**Provided data**
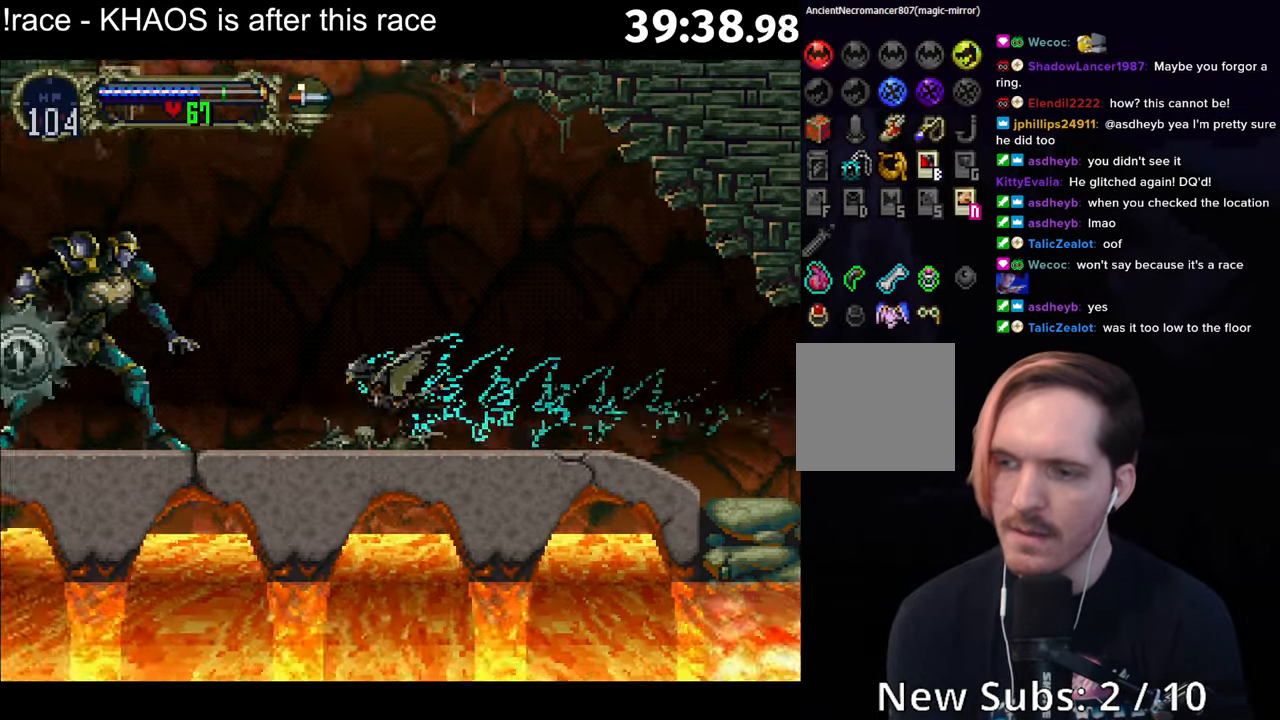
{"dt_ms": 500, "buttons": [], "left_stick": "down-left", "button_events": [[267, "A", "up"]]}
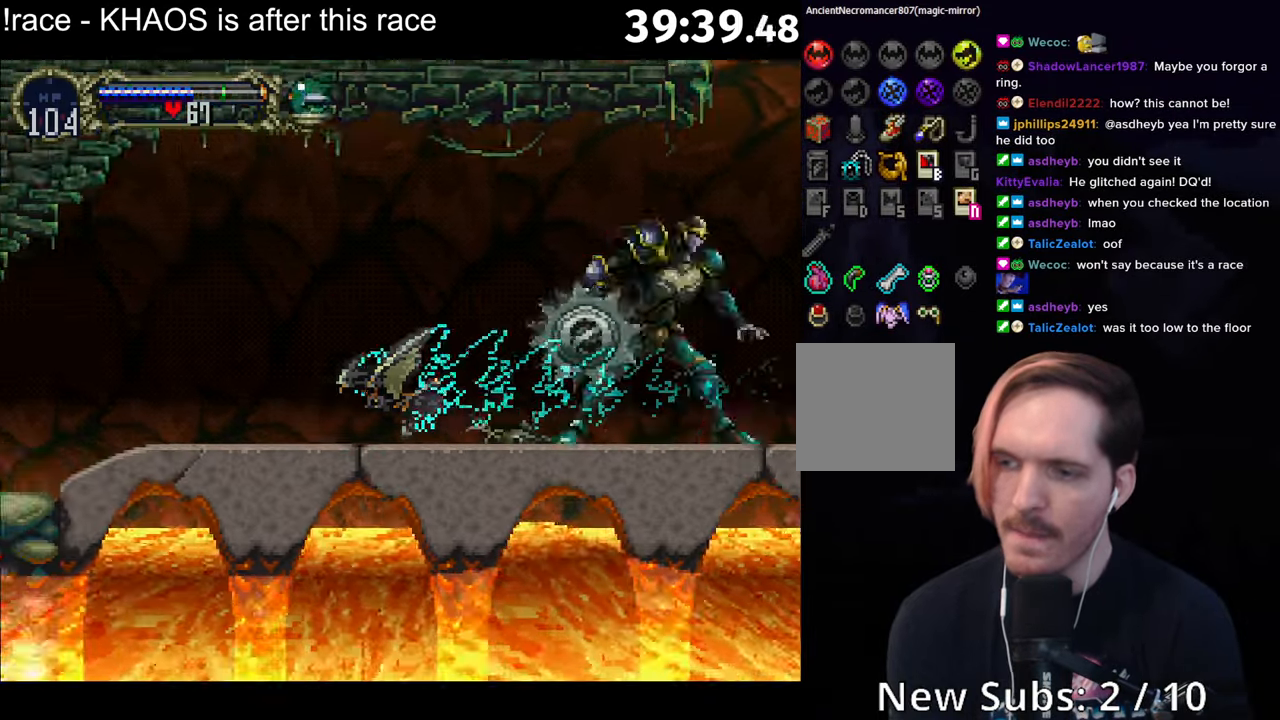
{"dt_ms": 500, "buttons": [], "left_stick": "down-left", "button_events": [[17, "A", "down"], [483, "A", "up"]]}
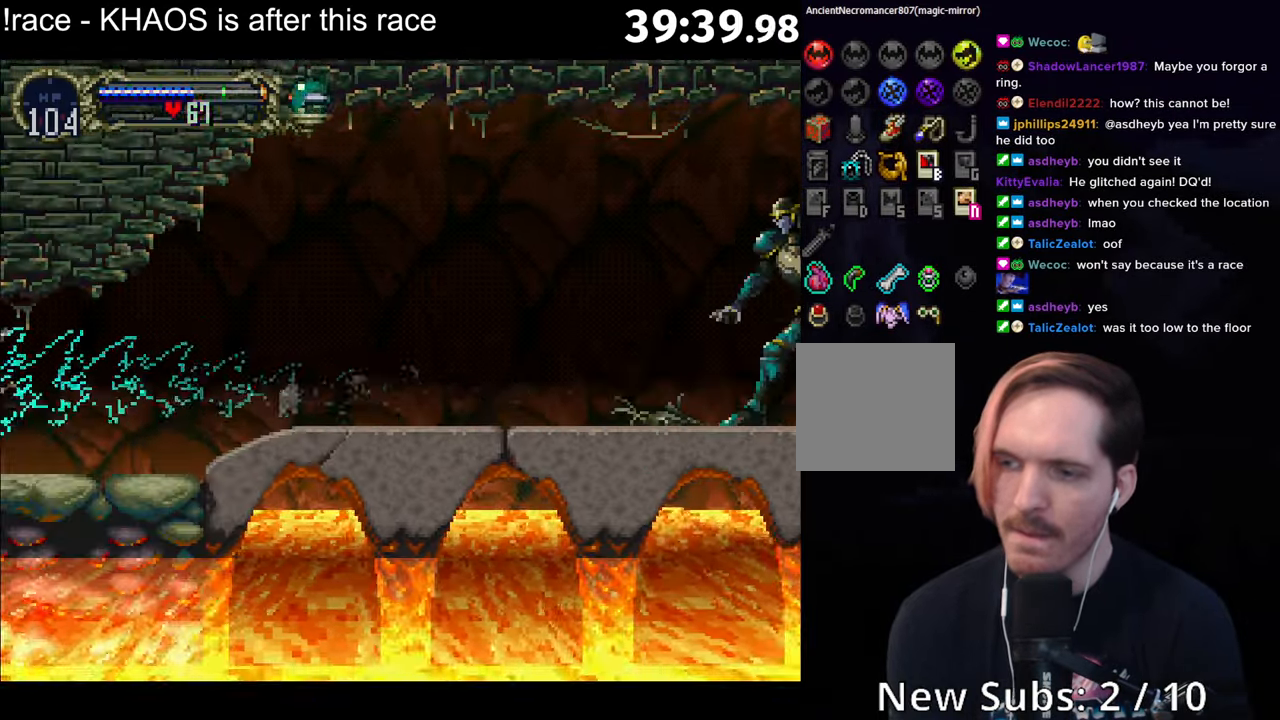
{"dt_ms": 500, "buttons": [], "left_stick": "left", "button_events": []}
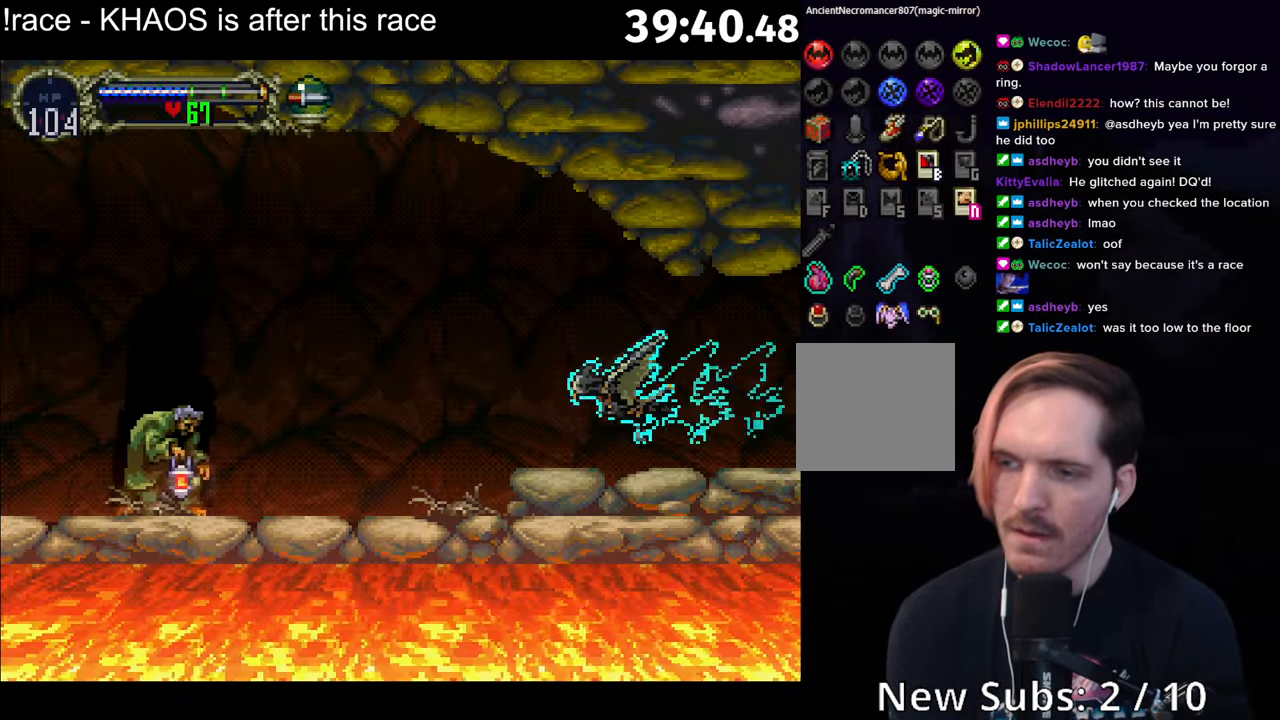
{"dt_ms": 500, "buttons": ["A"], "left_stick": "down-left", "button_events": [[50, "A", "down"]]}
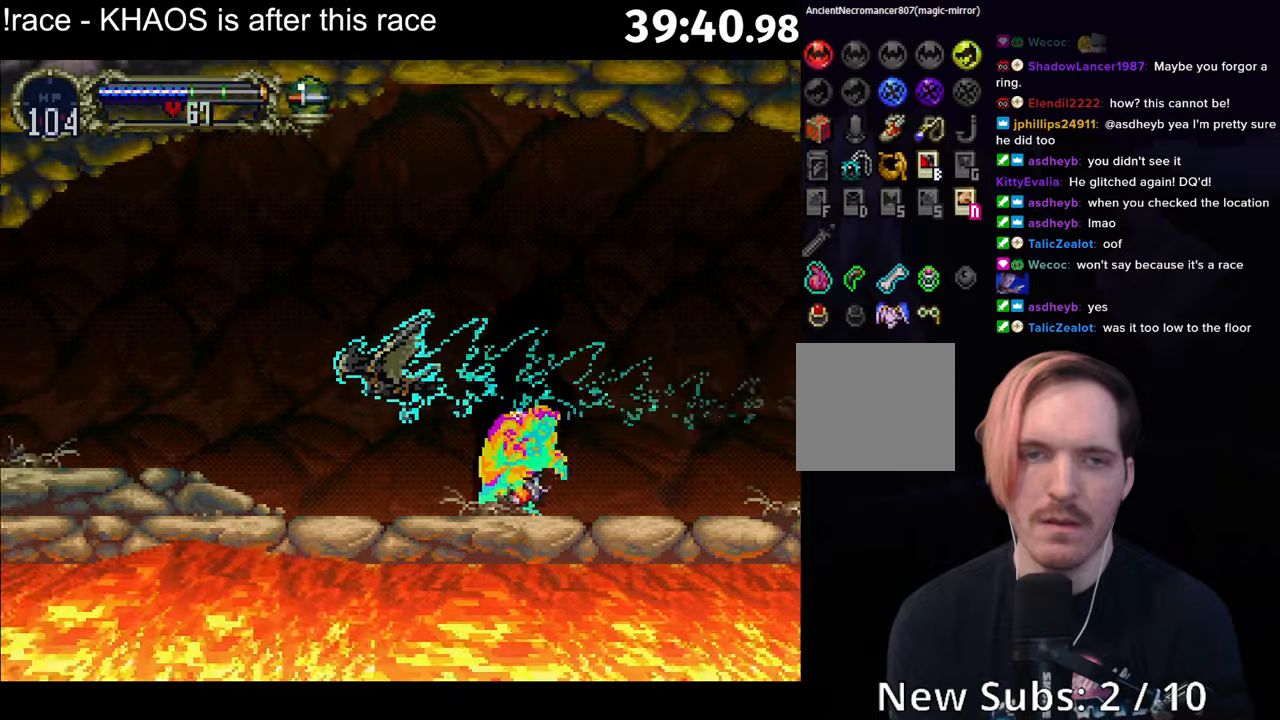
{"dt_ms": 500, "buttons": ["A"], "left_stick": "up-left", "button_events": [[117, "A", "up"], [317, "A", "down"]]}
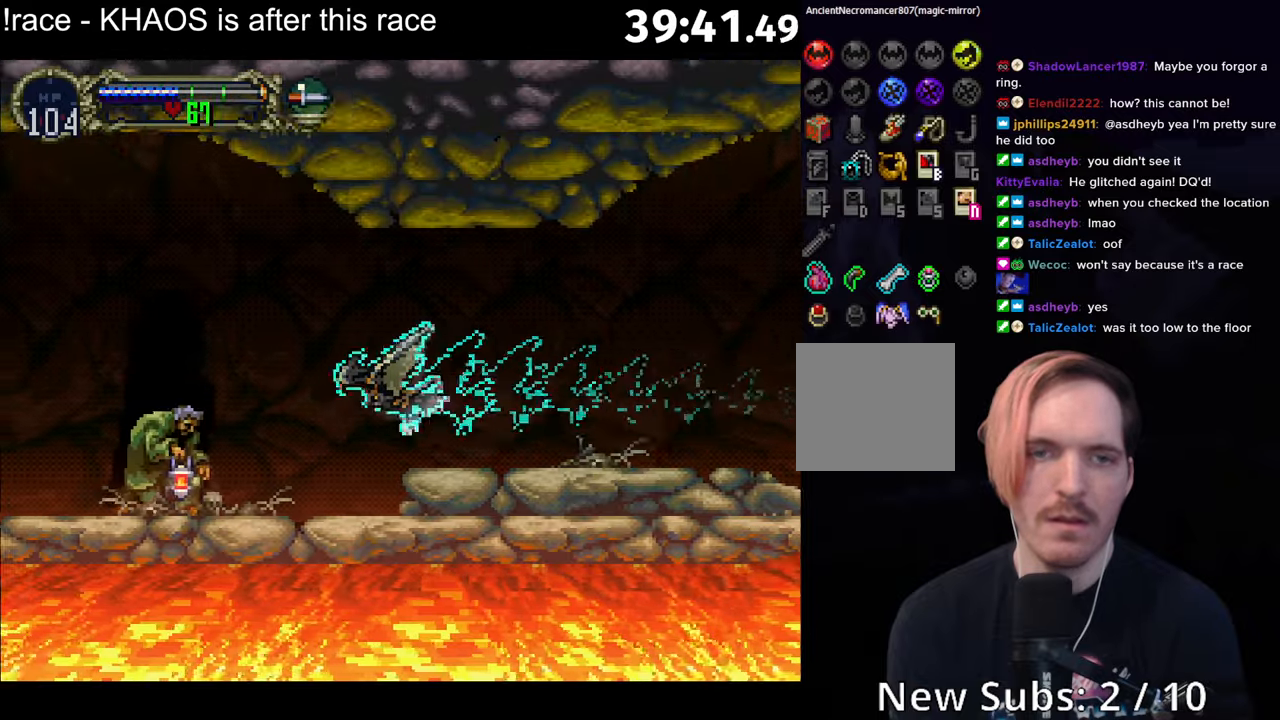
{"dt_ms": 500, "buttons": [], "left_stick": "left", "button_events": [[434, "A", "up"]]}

**Aim of the exercise**
Give back the full data exactly as it reads, but drop the pictures.

**Exercise answer**
{"dt_ms": 500, "buttons": [], "left_stick": "down-left", "button_events": [[267, "A", "up"]]}
{"dt_ms": 500, "buttons": [], "left_stick": "down-left", "button_events": [[17, "A", "down"], [483, "A", "up"]]}
{"dt_ms": 500, "buttons": [], "left_stick": "left", "button_events": []}
{"dt_ms": 500, "buttons": ["A"], "left_stick": "down-left", "button_events": [[50, "A", "down"]]}
{"dt_ms": 500, "buttons": ["A"], "left_stick": "up-left", "button_events": [[117, "A", "up"], [317, "A", "down"]]}
{"dt_ms": 500, "buttons": [], "left_stick": "left", "button_events": [[434, "A", "up"]]}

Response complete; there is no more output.